In this lab, you will be applying what you’ve learned in the past two exercises to preprocess the News Headlines Dataset for Sarcasm Detection. This contains news headlines which are labeled as sarcastic or not. You will revisit this dataset in later labs so it is good to be acquainted with it now.
First, you will fetch the dataset and preview some of its elements.
# Download the dataset
!wget https://storage.googleapis.com/tensorflow-1-public/course3/sarcasm.json
The dataset is saved as a JSON file and you can use Python’s json module to load it into your workspace. The cell below unpacks the JSON file into a list.
import json
# Load the JSON file
with open("./sarcasm.json", 'r') as f:
datastore = json.load(f)
You can inspect a few of the elements in the list. You will notice that each element consists of a dictionary with a URL link, the actual headline, and a label named is_sarcastic. Printed below are two elements with contrasting labels.
# Non-sarcastic headline
print(datastore[0])
# Sarcastic headline
print(datastore[20000])
With that, you can collect all urls, headlines, and labels for easier processing when using the tokenizer.
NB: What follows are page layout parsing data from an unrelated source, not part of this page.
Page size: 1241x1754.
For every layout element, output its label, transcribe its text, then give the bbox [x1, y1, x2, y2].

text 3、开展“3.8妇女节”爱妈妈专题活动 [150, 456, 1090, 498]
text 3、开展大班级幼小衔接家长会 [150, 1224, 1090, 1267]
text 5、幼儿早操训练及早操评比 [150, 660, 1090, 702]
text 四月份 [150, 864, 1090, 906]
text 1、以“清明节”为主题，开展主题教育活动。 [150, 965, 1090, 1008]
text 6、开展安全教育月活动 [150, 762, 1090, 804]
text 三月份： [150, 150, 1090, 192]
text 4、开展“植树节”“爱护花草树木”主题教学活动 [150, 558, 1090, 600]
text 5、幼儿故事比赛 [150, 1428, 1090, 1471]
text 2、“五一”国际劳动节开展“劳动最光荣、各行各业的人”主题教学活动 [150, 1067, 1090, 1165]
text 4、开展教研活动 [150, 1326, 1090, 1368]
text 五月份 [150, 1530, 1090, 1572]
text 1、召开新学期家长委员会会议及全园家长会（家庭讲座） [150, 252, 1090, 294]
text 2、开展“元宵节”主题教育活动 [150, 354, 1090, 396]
For this lab, you will only need the headlines but we included the code to collect the URLs and labels as well.
# Initialize lists
sentences = []
labels = []
urls = []
# Append elements in the dictionaries into each list
for item in datastore:
sentences.append(item['headline'])
labels.append(item['is_sarcastic'])
urls.append(item['article_link'])
You can convert the sentences list above into padded sequences by using the same methods you’ve been using in the past exercises. The cell below generates the word_index dictionary and generates the list of padded sequences for each of the 26,709 headlines.
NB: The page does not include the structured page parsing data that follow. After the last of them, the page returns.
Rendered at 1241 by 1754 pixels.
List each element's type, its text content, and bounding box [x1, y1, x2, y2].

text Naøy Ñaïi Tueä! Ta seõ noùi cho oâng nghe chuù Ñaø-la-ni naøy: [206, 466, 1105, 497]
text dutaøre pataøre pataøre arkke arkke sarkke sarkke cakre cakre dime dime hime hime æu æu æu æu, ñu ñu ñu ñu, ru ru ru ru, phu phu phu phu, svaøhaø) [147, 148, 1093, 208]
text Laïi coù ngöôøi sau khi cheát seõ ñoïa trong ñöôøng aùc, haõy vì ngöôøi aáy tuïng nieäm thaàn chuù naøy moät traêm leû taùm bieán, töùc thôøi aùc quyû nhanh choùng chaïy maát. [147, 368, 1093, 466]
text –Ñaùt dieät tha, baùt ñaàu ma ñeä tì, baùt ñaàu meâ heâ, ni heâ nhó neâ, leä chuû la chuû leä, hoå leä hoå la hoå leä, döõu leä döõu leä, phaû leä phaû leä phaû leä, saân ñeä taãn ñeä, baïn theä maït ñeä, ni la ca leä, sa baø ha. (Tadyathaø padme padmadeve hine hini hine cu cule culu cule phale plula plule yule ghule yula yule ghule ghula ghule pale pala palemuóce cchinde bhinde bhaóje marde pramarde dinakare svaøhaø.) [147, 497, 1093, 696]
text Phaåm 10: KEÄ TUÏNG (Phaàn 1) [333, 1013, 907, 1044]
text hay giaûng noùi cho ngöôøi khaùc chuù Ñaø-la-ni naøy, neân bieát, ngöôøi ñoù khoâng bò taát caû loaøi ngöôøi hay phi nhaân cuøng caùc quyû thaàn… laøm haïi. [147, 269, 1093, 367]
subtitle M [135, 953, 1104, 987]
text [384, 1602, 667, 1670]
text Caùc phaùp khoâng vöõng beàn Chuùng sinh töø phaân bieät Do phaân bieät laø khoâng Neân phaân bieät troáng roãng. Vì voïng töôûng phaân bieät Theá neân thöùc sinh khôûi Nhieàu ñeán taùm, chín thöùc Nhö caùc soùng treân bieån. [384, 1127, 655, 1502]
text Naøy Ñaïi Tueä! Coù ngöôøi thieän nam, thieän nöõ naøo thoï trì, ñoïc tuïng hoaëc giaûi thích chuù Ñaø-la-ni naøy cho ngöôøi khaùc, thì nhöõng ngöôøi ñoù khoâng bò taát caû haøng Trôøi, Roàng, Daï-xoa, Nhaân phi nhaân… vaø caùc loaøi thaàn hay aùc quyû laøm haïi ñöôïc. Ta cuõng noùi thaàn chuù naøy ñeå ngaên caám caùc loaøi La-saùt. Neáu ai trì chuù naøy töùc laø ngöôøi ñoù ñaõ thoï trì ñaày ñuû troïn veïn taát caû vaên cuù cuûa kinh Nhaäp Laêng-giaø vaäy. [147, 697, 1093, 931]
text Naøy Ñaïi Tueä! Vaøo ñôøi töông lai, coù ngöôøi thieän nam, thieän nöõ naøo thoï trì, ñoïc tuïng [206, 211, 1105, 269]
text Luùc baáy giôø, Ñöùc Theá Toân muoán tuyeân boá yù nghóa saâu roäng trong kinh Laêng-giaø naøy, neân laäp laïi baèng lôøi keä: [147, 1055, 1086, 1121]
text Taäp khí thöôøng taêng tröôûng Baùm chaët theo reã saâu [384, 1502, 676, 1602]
from tensorflow.keras.preprocessing.text import Tokenizer
from tensorflow.keras.preprocessing.sequence import pad_sequences
# Initialize the Tokenizer class
tokenizer = Tokenizer(oov_token="<OOV>")
# Generate the word index dictionary
tokenizer.fit_on_texts(sentences)
# Print the length of the word index
word_index = tokenizer.word_index
print(f'number of words in word_index: {len(word_index)}')
# Print the word index
print(f'word_index: {word_index}')
print()
# Generate and pad the sequences
sequences = tokenizer.texts_to_sequences(sentences)
padded = pad_sequences(sequences, padding='post')
# Print a sample headline
index = 2
print(f'sample headline: {sentences[index]}')
print(f'padded sequence: {padded[index]}')
print()
# Print dimensions of padded sequences
print(f'shape of padded sequences: {padded.shape}')
This concludes the short demo on using text data preprocessing APIs on a relatively large dataset. Next week, you will start building models that can be trained on these output sequences. See you there!